その後のスズ子ちゃんの活躍は視聴者の想像に委ねられることになります。

スズ子ちゃんの「その後の活躍」の想像の一助となるよう、笠置シヅ子さんの歌手廃業後の歩みを簡単にまとめておきます。

笠置シヅ子さんが歌手廃業を宣言したのは昭和32年。

その年、笠置シヅ子さんはテレビドラマ『雨だれ母さん』に出演。

2人の子供を女手一つで育てる下町のお母さん役で、ドラマ女優としての新境地を開くことに成功しました。

その後『幸福の階段』などへの出演を経て昭和35年に『台風家族』に出演。

口は乱暴だが愛情あふれる太鼓焼屋のおかみさんを笠置シヅ子さんが演じたホームドラマは大ヒット。

昭和35年に放送が開始された同作は昭和39年まで放送が続きました。

そして昭和41年、笠置シヅ子さんは日本初の液体クレンザー「カネヨン」のテレビコマーシャルに出演。

このテレビコマーシャルへの出演は晩年まで続きました。

なお、「カネヨン」をモチーフにしたと思われる「カネオクレンザー」という名の製品が『舞いあがれ!』の古本屋「デラシネ」に登場していたのだそうです。

「カネオクレンザー」は『カムカムエヴリバディ』でも、京都のあかね通り商店街にある荒物屋「あかにし」の店頭に並んでいたとの由。
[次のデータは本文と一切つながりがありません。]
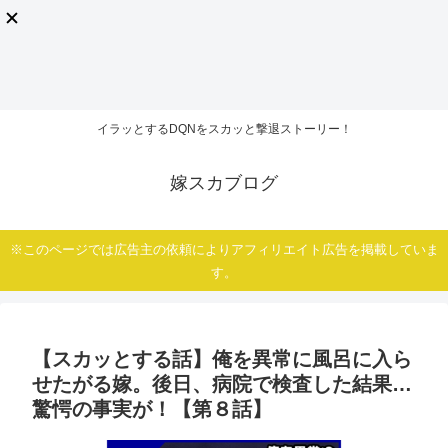
イラッとするDQNをスカッと撃退ストーリー！
嫁スカブログ
※このページでは広告主の依頼によりアフィリエイト広告を掲載していま
す。
【スカッとする話】俺を異常に風呂に入ら
せたがる嫁。後日、病院で検査した結果…
驚愕の事実が！【第８話】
『舞いあがれ!』放送当時、「カネオクレンザー」は『ブギウギ』へのフラグではないかと騒がれていたことを、ブログ主は今になって初めて知りました。

歌手引退以降、テレビドラマ、舞台、映画、コマーシャル、そして歌番組と活躍の場を広げていった笠置シヅ子さん。

本業の一方で娘のエイ子さんが自分の死後も経済的に困らないようにと、自宅の広大な敷地内にアパートを建てるなどしていました。